Say how many lines in the records hold "Marktplatz". Nothing but the number should be given.

Data listing

▼▼▼

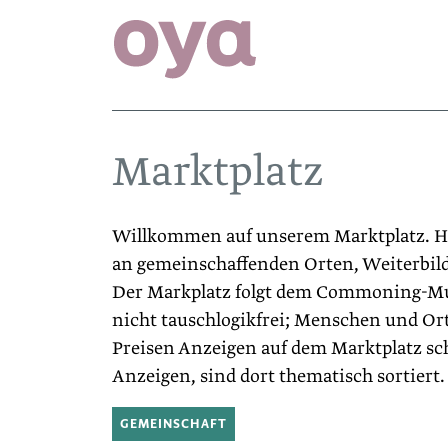
Marktplatz
Willkommen auf unserem Marktplatz. Hie
an gemeinschaffenden Orten, Weiterbild
Der Markplatz folgt dem Commoning-Mu
nicht tauschlogikfrei; Menschen und Ort
Preisen Anzeigen auf dem Marktplatz sch
Anzeigen, sind dort thematisch sortiert.
GEMEINSCHAFT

▲▲▲

Expected answer
3